1. Input is a separable state - the use of the tensor product is undeniably correct, because of its defining property

2. Input is an entangled state - why the same tensor product of matrices works for parallel gates? Does it have some meaning or is it just an extrapolation?

It really follows from the bi-linearity and universal property of the tensor products.

Until you learn more about the general construction of tensor products of modules, just remember that even an entangled state can be written as a sum of product states. $$A \otimes B$$ acts separately on each of those product states.

Say, $$(A \otimes B)(\frac{1}{\sqrt 2}|00\rangle + \frac{1}{\sqrt 2}|11\rangle) = \frac{1}{\sqrt 2}(A \otimes B)|00\rangle + \frac{1}{\sqrt 2}(A \otimes B)|11\rangle$$.

This material is probably covered even in chapter 2 of Nielsen and Chuang.

Those curious about the math can check this answer by Arturo Magidin.

One way to see it is that an arbitrary (pure) bipartite state is represented as a vector $$|\psi\rangle=\sum_{ij} c_{ij} |i,j\rangle$$, where $$|i,j\rangle\equiv |i\rangle\otimes |j\rangle$$. One can intuitively understand the two indices as corresponding to the two different "parties" involved.
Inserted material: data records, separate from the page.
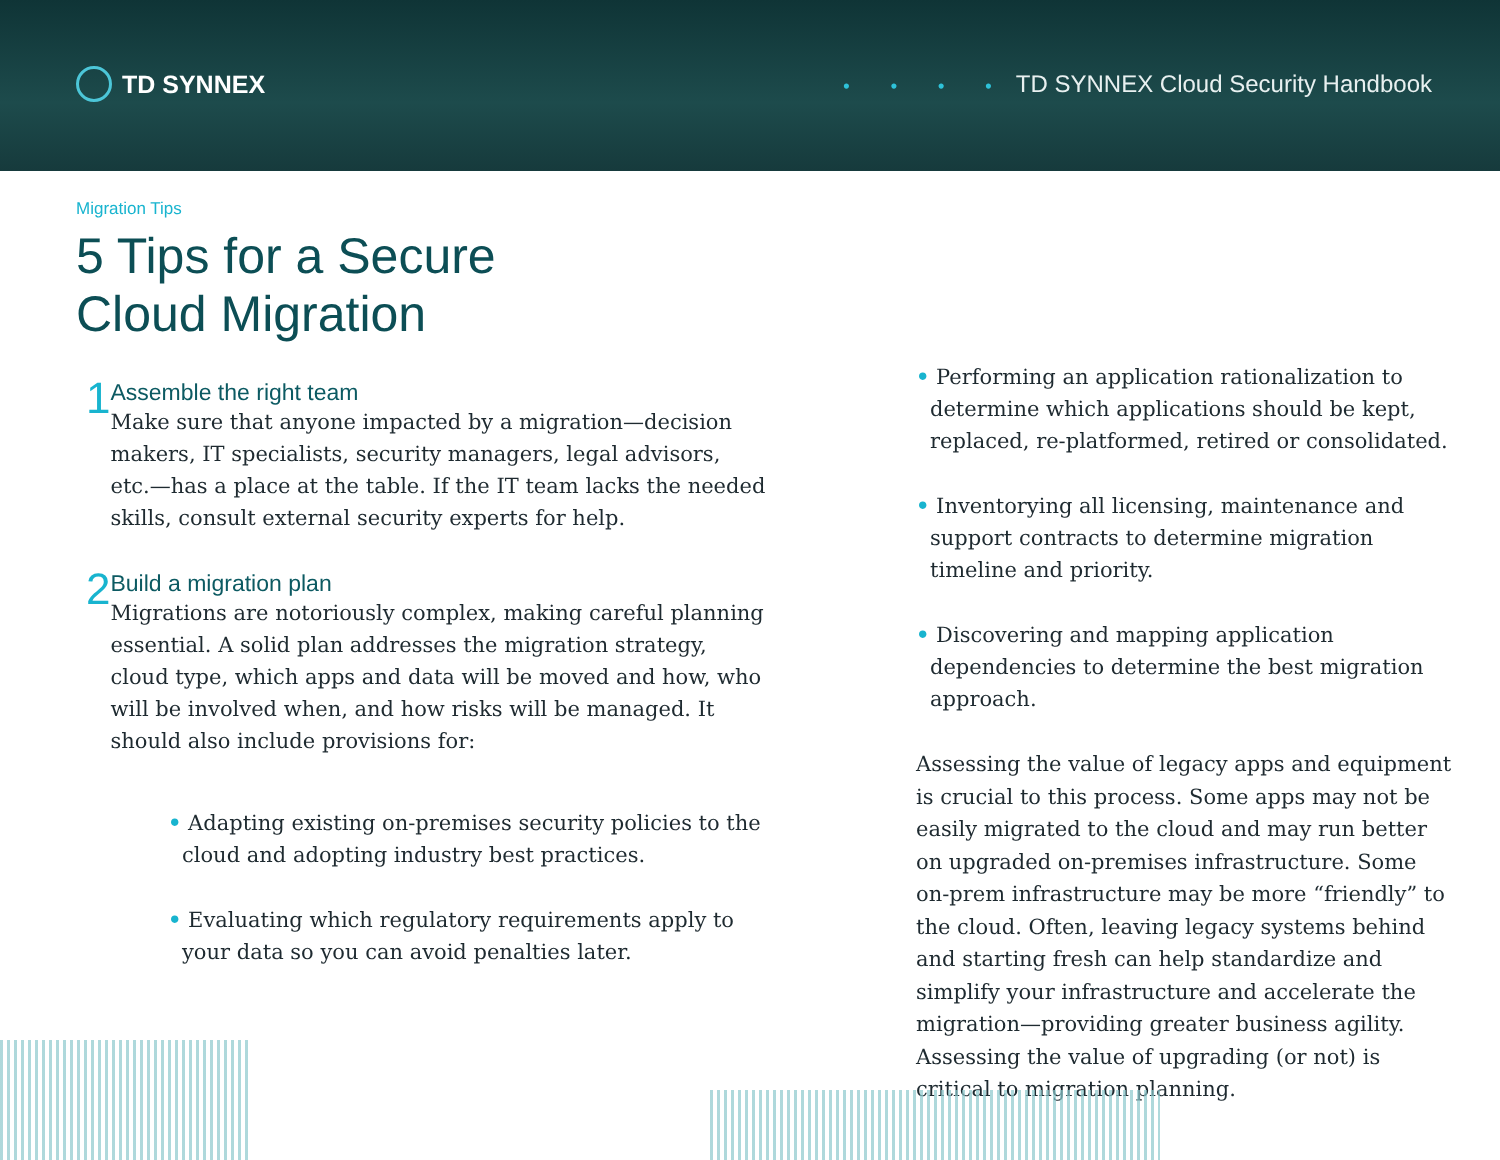TD SYNNEX
• • • • TD SYNNEX Cloud Security Handbook
Migration Tips
5 Tips for a Secure
Cloud Migration
1
Assemble the right team
Make sure that anyone impacted by a migration—decision makers, IT specialists, security managers, legal advisors, etc.—has a place at the table. If the IT team lacks the needed skills, consult external security experts for help.
2
Build a migration plan
Migrations are notoriously complex, making careful planning essential. A solid plan addresses the migration strategy, cloud type, which apps and data will be moved and how, who will be involved when, and how risks will be managed. It should also include provisions for:
• Adapting existing on-premises security policies to the cloud and adopting industry best practices.
• Evaluating which regulatory requirements apply to your data so you can avoid penalties later.
• Performing an application rationalization to determine which applications should be kept, replaced, re-platformed, retired or consolidated.
• Inventorying all licensing, maintenance and support contracts to determine migration timeline and priority.
• Discovering and mapping application dependencies to determine the best migration approach.
Assessing the value of legacy apps and equipment is crucial to this process. Some apps may not be easily migrated to the cloud and may run better on upgraded on-premises infrastructure. Some on-prem infrastructure may be more “friendly” to the cloud. Often, leaving legacy systems behind and starting fresh can help standardize and simplify your infrastructure and accelerate the migration—providing greater business agility. Assessing the value of upgrading (or not) is critical to migration planning.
The states $$|i\rangle$$ form a basis of possible outcomes for the first system, and $$|j\rangle$$ do for the second one.
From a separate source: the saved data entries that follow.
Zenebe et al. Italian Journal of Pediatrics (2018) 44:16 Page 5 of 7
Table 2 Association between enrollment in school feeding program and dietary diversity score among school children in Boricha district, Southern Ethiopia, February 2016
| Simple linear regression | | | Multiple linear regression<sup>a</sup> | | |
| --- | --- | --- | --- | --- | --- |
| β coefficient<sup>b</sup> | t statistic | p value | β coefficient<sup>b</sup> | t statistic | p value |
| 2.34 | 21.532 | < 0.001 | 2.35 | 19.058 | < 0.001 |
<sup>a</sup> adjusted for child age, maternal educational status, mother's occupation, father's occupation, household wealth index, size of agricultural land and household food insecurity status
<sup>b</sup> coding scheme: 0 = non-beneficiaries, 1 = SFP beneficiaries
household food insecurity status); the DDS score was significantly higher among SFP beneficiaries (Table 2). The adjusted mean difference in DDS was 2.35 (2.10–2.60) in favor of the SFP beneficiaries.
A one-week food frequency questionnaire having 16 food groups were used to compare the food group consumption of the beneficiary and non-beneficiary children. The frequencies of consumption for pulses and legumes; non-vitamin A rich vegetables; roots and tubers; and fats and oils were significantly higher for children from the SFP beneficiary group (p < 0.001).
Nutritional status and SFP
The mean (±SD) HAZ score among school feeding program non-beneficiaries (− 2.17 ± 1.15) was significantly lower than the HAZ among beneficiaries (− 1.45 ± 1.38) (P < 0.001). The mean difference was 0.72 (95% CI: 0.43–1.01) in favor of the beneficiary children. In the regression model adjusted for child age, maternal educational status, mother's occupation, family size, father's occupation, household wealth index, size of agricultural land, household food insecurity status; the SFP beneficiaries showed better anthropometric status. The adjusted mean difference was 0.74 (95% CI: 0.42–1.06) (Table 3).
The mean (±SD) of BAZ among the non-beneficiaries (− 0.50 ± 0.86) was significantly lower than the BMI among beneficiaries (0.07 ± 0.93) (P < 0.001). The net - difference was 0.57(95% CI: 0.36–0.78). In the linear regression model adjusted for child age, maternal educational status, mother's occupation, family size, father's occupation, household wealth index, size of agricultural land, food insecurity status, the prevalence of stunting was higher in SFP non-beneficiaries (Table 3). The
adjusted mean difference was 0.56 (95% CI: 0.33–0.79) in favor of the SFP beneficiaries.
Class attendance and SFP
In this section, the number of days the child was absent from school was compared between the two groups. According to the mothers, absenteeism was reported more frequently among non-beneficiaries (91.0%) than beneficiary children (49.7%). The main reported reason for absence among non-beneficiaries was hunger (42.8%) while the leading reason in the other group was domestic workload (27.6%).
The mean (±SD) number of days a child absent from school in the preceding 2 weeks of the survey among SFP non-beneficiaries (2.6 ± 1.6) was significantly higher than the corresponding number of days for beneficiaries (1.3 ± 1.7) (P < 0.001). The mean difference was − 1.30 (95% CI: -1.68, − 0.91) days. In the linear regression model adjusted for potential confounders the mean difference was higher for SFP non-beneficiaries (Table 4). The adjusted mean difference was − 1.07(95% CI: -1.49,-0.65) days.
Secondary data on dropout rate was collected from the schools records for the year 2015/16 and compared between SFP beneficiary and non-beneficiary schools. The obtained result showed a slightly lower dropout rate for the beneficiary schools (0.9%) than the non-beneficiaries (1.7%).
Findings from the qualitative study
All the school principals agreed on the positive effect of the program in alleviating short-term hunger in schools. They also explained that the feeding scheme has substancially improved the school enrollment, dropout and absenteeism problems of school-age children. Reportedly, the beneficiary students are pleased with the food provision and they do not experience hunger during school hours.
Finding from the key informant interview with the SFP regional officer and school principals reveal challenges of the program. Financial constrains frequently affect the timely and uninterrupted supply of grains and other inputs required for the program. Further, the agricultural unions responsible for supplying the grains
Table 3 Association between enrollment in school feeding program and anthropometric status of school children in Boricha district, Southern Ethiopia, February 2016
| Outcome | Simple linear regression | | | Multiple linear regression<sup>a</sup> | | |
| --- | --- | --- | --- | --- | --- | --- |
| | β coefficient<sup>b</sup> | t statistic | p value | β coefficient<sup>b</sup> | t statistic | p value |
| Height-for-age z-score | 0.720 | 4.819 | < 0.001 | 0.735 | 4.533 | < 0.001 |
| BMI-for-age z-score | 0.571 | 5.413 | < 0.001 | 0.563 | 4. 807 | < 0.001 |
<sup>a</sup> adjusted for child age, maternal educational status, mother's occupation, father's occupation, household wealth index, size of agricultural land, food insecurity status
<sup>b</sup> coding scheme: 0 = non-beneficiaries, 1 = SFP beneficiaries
Imagine you want to describe a situation where the two systems, call them $$A$$ and $$B$$, are evolved independently from one another. If the input is a product state $$|i,j\rangle$$ then this means that we get at the output $$(U_A|i\rangle)\otimes(U_B|j\rangle)\equiv (U_A\otimes U_B)|i,j\rangle$$. This characterises the action of the gate on a complete input basis (because $$\{|i,j\rangle\}_{ij}$$ is an orthonormal basis for $$H_A\otimes H_B$$), and thus the overall gate is just $$U_A\otimes U_B$$.